This question is partly motivated by observing recent discussions about corrigibility and wondering to what extent the people involved have thought about how their results might be used.
If there existed practically implementable ways to make AGIs corrigible to arbitrary principals, that would enable a wide range of actors to eventually control powerful AGIs. Whether that would be net good or bad on expectation would depend on the values/morality of the principals of such AGIs.
Currently it seems highly unclear what kinds of people we should expect to end up in control of corrigible ASIs, if corrigibility were practically feasible.
What (crucial) considerations should one take into account, when deciding whether to publish---or with whom to privately share---various kinds of corrigibility-related results?
Taking a stab at answering my own question; an almost-certainly non-exhaustive list:
Would the results be applicable to deep-learning-based AGIs?[1] If I think not, how can I be confident they couldn't be made applicable?

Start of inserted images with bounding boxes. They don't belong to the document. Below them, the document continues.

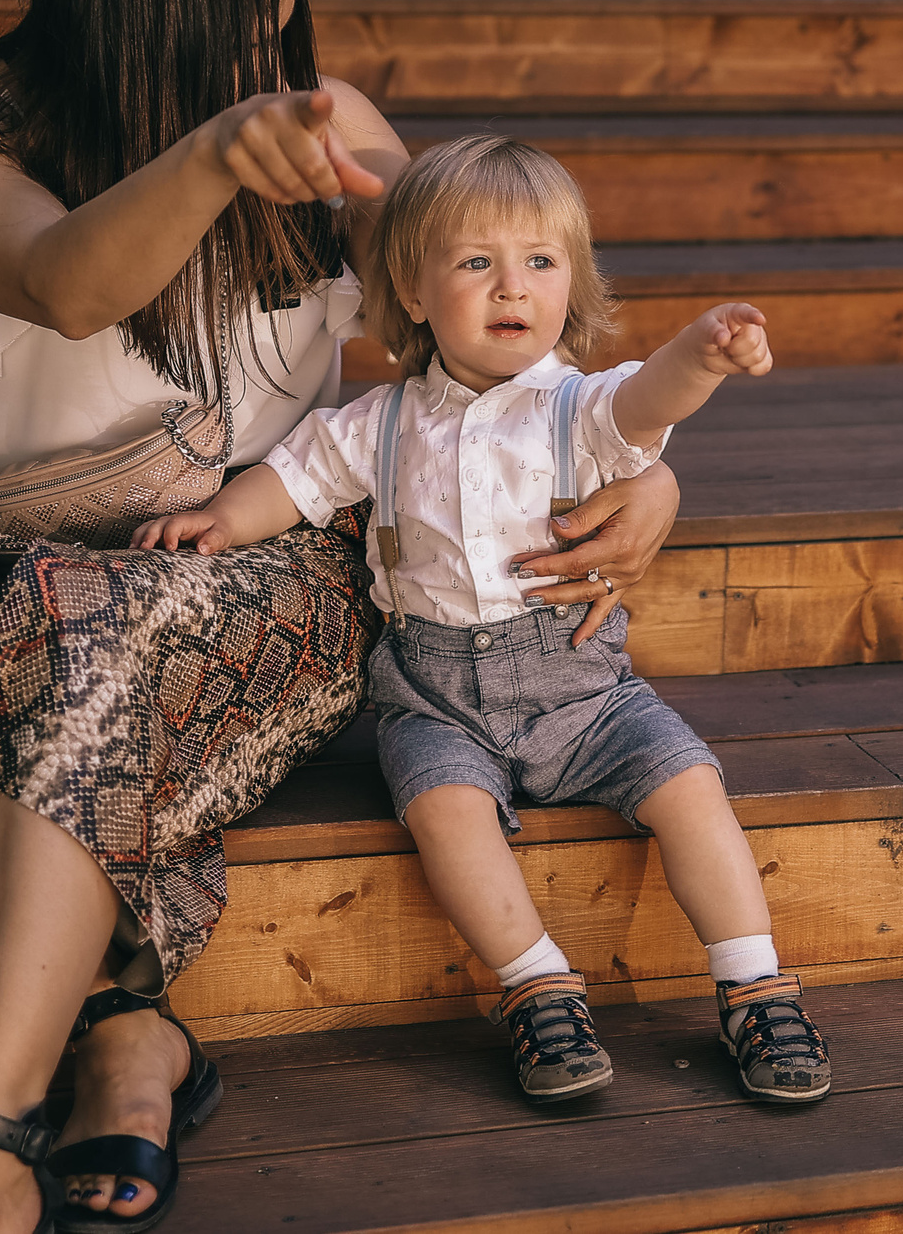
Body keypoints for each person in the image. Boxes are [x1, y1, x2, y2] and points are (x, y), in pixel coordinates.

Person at [0, 0, 686, 1234]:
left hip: (267, 561)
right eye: (234, 30)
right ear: (129, 21)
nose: (268, 58)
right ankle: (120, 1017)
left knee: (107, 610)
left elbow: (480, 302)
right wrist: (216, 154)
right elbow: (65, 282)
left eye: (279, 20)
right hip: (23, 549)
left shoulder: (323, 117)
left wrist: (650, 469)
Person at [129, 135, 832, 1107]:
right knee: (444, 815)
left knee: (690, 789)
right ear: (413, 293)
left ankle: (753, 980)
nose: (513, 288)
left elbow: (646, 400)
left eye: (539, 263)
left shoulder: (573, 409)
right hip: (432, 695)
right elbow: (290, 483)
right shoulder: (376, 424)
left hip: (584, 691)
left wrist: (701, 350)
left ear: (570, 285)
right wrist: (219, 518)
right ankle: (536, 981)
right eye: (476, 263)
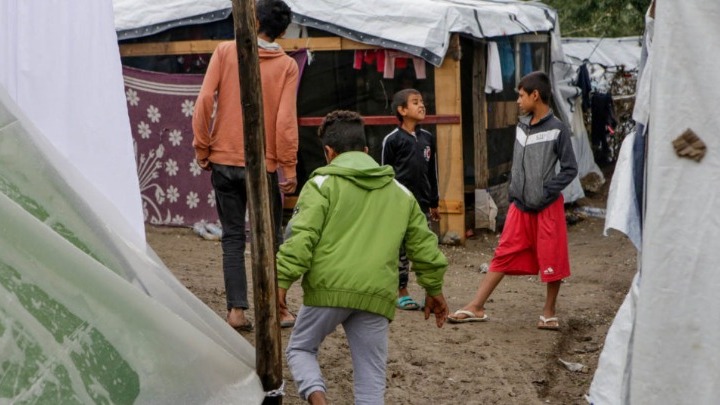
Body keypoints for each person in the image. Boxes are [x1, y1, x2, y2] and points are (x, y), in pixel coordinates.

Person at [277, 110, 449, 404]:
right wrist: (434, 289)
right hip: (377, 294)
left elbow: (301, 237)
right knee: (371, 381)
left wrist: (282, 281)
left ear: (329, 152)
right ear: (367, 151)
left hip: (328, 289)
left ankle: (319, 401)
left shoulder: (320, 184)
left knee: (300, 349)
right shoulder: (401, 193)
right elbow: (424, 246)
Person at [192, 0, 298, 332]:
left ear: (254, 20)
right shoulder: (287, 66)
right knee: (271, 239)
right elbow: (285, 120)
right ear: (282, 31)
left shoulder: (225, 51)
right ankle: (278, 307)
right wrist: (289, 166)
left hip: (223, 161)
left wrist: (202, 146)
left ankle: (236, 311)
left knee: (233, 237)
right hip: (263, 165)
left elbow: (204, 100)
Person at [448, 71, 578, 331]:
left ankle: (548, 312)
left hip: (547, 206)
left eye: (521, 96)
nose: (518, 101)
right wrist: (514, 191)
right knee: (503, 253)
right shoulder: (521, 126)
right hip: (520, 206)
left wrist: (545, 191)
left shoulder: (558, 129)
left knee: (552, 257)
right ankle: (476, 306)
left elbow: (570, 169)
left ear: (535, 95)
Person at [381, 88, 440, 311]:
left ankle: (430, 293)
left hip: (422, 205)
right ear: (402, 110)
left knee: (425, 248)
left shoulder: (427, 138)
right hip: (398, 206)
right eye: (415, 102)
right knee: (400, 251)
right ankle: (402, 292)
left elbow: (432, 172)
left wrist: (434, 202)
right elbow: (385, 175)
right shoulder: (392, 140)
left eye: (422, 101)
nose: (422, 105)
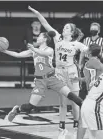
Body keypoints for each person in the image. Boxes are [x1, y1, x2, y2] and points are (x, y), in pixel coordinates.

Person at [0, 32, 83, 123]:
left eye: (40, 36)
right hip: (40, 81)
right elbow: (18, 54)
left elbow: (44, 53)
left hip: (52, 78)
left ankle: (86, 106)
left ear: (45, 39)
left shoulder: (50, 49)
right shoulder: (33, 51)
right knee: (30, 106)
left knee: (71, 95)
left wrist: (34, 49)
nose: (37, 37)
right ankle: (17, 110)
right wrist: (4, 51)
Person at [28, 6, 88, 139]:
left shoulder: (76, 44)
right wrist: (37, 13)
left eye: (67, 28)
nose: (64, 29)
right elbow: (45, 23)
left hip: (72, 72)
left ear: (71, 32)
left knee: (74, 102)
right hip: (59, 72)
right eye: (64, 27)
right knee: (62, 102)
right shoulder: (57, 38)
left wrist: (88, 57)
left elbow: (89, 50)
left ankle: (76, 125)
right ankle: (62, 126)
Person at [71, 44, 103, 139]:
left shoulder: (93, 61)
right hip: (90, 92)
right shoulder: (90, 62)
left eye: (88, 48)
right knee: (83, 121)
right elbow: (88, 78)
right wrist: (78, 79)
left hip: (94, 93)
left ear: (89, 51)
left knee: (84, 121)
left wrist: (97, 79)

Do the corrigibility results provide (indirect) insights into other aspects of engineering (rather than SGD'ing) AGIs?
How much weight one gives to avoiding x-risks vs s-risks.[2]
Who actually needs to know of the results? Would sharing the results with the whole Internet lead to better outcomes than (e.g.) sharing the results with a smaller number of safety-conscious researchers? (What does the cost-benefit analysis look like? Did I even do one?)
How optimistic (or pessimistic) one is about the common-good commitment (or corruptibility) of the people who one thinks might end up wielding corrigible AGIs.
Something like the True Name of corrigibility might at first glance seem applicable only to AIs of whose internals we have some meaningful understanding or control. ↩︎
If corrigibility were easily feasible, then at first glance, that would seem to reduce the probability of extinction (via unaligned AI), but increase the probability of astronomical suffering (under god-emperor Altman/Ratcliffe/Xi/Putin/...). ↩︎